● Exercise passage
[Solved] Aurora MySQL, Innodb and Indexes: Creating index required more than ‘innodb_online_alter_log_max_size’ bytes of modification log. Please try again.

The challenge

If you have a large MySQL table and you're trying to add a new column and index it, you may have ran into this error:
Creating index 'Name' required more than 'innodb_online_alter_log_max_size' bytes 
of modification log. Please try again.

So how can you address it?

The solution

By default, recent MySQL versions will execute the ALTER statement with the INPLACE flag (unless it's eligible for INSTANT alter, though that's not always the case). this means that the database is using a temporary log (size of innodb_online_alter_log_max_size) which is by default 128MB in most recent versions, to keep track of DML changes happening during the ALTER command. So if the database is executing an UPDATE/INSERT/DELETE during the ALTER, it will keep track of those changes in the temp file, and then after the ALTER is done, it will apply those changes to the table as well.
So you have several options we can suggest:

Increase innodb_online_alter_log_max_size

  • You can increase innodb_online_alter_log_max_size, (also possible on RDS/Aurora instances, as it's a modifiable parameter). The pro is that it can help avoid the failure, but the con is that you'll end up collecting a large backlog of DML operations that has to be applied after the ALTER is done, and that's where the lock happens, so as large as that temp file, the lock will be longer and can cause more downtime.

Postpone DML operations

  • You can schedule the ALTER to a day/time that has a lot less DML operations in your database (for example a weekend), and if creating the column/index is rather quick (matter of hours lets say), you can get it done within that period of less-activity in the database.
  • You can also try to "dry out" the database from activity as much as possible. For example, if you have scheduled jobs that run those DELETE/UPDATE operations, you can pause them for the duration of the ALTER, and then resume them.
  • You might wonder "what exactly is the benefit of pausing the delete / update calls during altering the table? if I add index, and right after comes 100 update calls, what exactly is the difference in "snoozing" and resuming them only after alter was completed? is the fact the 100 update calls triggers while an ALTER is happening effecting, or is just they are stock "waiting" for the alter to finish?"
    The answer is that in many cases, MySQL will try to add the column as an online operation, which is not an instant operation. So we would recommend to see if you can get MySQL to use instant operation (at least for adding the column, as instant operations are not supported for index creation) rather than online operations, as instant operations are a lot faster, but has a few limitations/scoping you need to keep in mind. To better understand the relation between DML operations (update/insert/delete...) to DDL (the ALTER you're executing), you can imagine the ALTER process MySQL is executing this way:

    1. You have a table with 1000 records you want to add a new column to (and then index).
    2. You now execute an ALTER to add a new column, which is an operation that can take a while, even with online operations, so let's say it takes 1 hour starting now.
    3. MySQL starts with creating a temp copy of the table and adds the new column in the new temp table (prod table doesn't include the new column yet at this point).

● Job
Continue the page on the MySQL index error from where it stops. The records are separate material and have no connection to the page on the MySQL index error.

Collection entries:
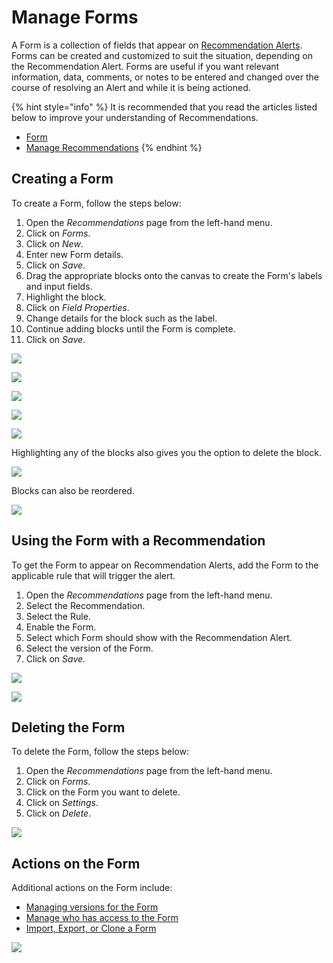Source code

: # Manage Forms

A Form is a collection of fields that appear on [Recommendation Alerts](../../concepts/recommendation/recommendation-alert.md). Forms can be created and customized to suit the situation, depending on the Recommendation Alert. Forms are useful if you want relevant information, data, comments, or notes to be entered and changed over the course of resolving an Alert and while it is being actioned.

{% hint style="info" %}
It is recommended that you read the articles listed below to improve your understanding of Recommendations.

* [Form](../../concepts/recommendation/form.md)
* [Manage Recommendations](manage-recommendations.md)
{% endhint %}

## Creating a Form

To create a Form, follow the steps below:

1. Open the _Recommendations_ page from the left-hand menu.
2. Click on _Forms_.
3. Click on _New_.
4. Enter new Form details.
5. Click on _Save_.
6. Drag the appropriate blocks onto the canvas to create the Form's labels and input fields.
7. Highlight the block.
8. Click on _Field Properties_.
9. Change details for the block such as the label.
10. Continue adding blocks until the Form is complete.
11. Click on _Save_.

![](/docs/images/_1.png)

![](/docs/images/_2.png)

![](/docs/images/_3.png)

![](/docs/images/_4.png)

![](/docs/images/_5.png)

Highlighting any of the blocks also gives you the option to delete the block.

![](/docs/images/_6.png)

Blocks can also be reordered.

![](/docs/images/_7.png)

## Using the Form with a Recommendation

To get the Form to appear on Recommendation Alerts, add the Form to the applicable rule that will trigger the alert.

1. Open the _Recommendations_ page from the left-hand menu.
2. Select the Recommendation.
3. Select the Rule.
4. Enable the Form.
5. Select which Form should show with the Recommendation Alert.
6. Select the version of the Form.
7. Click on _Save_.

![](/docs/images/_8.png)

![](/docs/images/_9.png)

## Deleting the Form

To delete the Form, follow the steps below:

1. &#x20;Open the _Recommendations_ page from the left-hand menu.
2. Click on _Forms_.
3. Click on the Form you want to delete.
4. Click on _Settings_.
5. Click on _Delete_.

![](/docs/images/_10.png)

## Actions on the Form

Additional actions on the Form include:

* [Managing versions for the Form](../manage-versions.md)
* [Manage who has access to the Form](../manage-access.md)
* [Import, Export, or Clone a Form](../import-export-and-clone.md)

![](/docs/images/_11.png)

● Result of the task
    4. In the meantime, as it takes nearly 1 hour to create the new temp table with the new column, MySQL needs to perform 2 actions for with each DML (insert/update/delete) that arrives to the database: (a) it first applies the DML operation to the prod table to make sure the new data is available to your users, and (2) it also saves the DML to a temp log file (used in next steps).
    5. So as an example, let's say we had an UDPATE that updates record #101 in the table while the ALTER is still executing, the row will be updated in the prod table, and the update will be logged to a temp log file, but it won't be reflected in the new temp table with the new column just yet, as it's still being created with the original data + new column.
    6. So fast forward 50 minutes later, the temp table was created with the new column, and it's time to apply the incremental changes from the log, which were logged in the last 50 minutes.
    7. Now MySQL reads the online alter log file, and applies the DML changes that happened in the last 50 minutes. THIS IS WHERE LOCK STARTS on your table as mentioned in the MySQL docs: "A large innodb_online_alter_log_max_size setting permits more DML during an online DDL operation, but it also extends the period of time at the end of the DDL operation when the table is locked to apply logged DML."
    8. Once that's done, it does a switch (rename) of the prod table with the new table that contains the new column and all the updated data.
    9. All done.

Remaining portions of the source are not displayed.